We have completed our incident review of this outage. The full and abridged reports are available at https://www.honeycomb.io/blog/incident-review-shepherd-cache-delays

Posted Sep 21, 2022 - 08:04 PDT

Resolved

Event ingestion has remained at normal levels, we are considering this incident complete.

Posted Sep 09, 2022 - 12:16 PDT

Monitoring

We have deployed a fix that has stabilized the ingest pipeline and are continuing to monitor for any additional impacts

Posted Sep 08, 2022 - 21:47 PDT

Update

Work continues on stabilizing the ingest pipeline

Posted Sep 08, 2022 - 20:46 PDT

Update

We are continuing to investigate and work towards stability.

Posted Sep 08, 2022 - 19:24 PDT

Update

Ingestion pipeline remains in an unstable state but we are still working towards stability

Posted Sep 08, 2022 - 17:27 PDT

Update

Ingestion is still seeing occasional spikes in latency and increased error rates. We are working to stabilize the ingest pipeline.

Posted Sep 08, 2022 - 16:35 PDT

Update

Ingestion appears to remain stable. We are monitoring other systems to ensure their reliability and investigating possible causes.

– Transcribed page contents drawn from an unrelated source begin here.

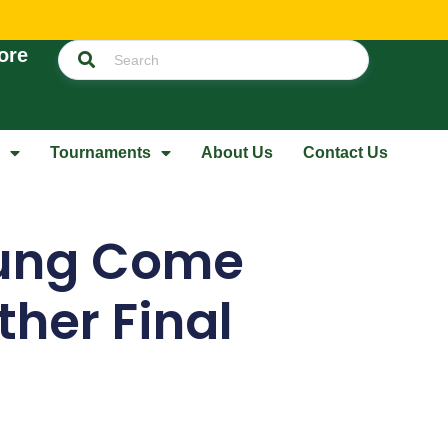
ore
Tournaments
About Us
Contact Us
ung Come
her Final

Posted Sep 08, 2022 - 15:57 PDT

Update

We have increased the capacity of the fleet; error rates and delays appear reduced, but not resolved. We are still investigating to ensure continued stability.

Posted Sep 08, 2022 - 15:03 PDT

Update

We are increasing the capacity of our fleet and continuing to mitigate backpressure on our ingestion pipeline. You may continue to see delayed responses and increased HTTP errors.

Posted Sep 08, 2022 - 14:16 PDT

Update

We are continuing to investigate and roll out mitigations in order to reduce internal load and increase availability of the ingestion service. Our post-ingestion services are healthy and being monitored.

Posted Sep 08, 2022 - 13:31 PDT

Update

We are continuing to investigate this issue.

Posted Sep 08, 2022 - 12:59 PDT

Update

We are continuing to investigate the issue. You may see delayed responses from our API and increased 502 errors from our event ingest service.

Posted Sep 08, 2022 - 12:57 PDT

Investigating

We are currently investigating an issue with delayed responses by our event ingest service.

Posted Sep 08, 2022 - 12:21 PDT

This incident affected: api.honeycomb.io - US1 Event Ingest.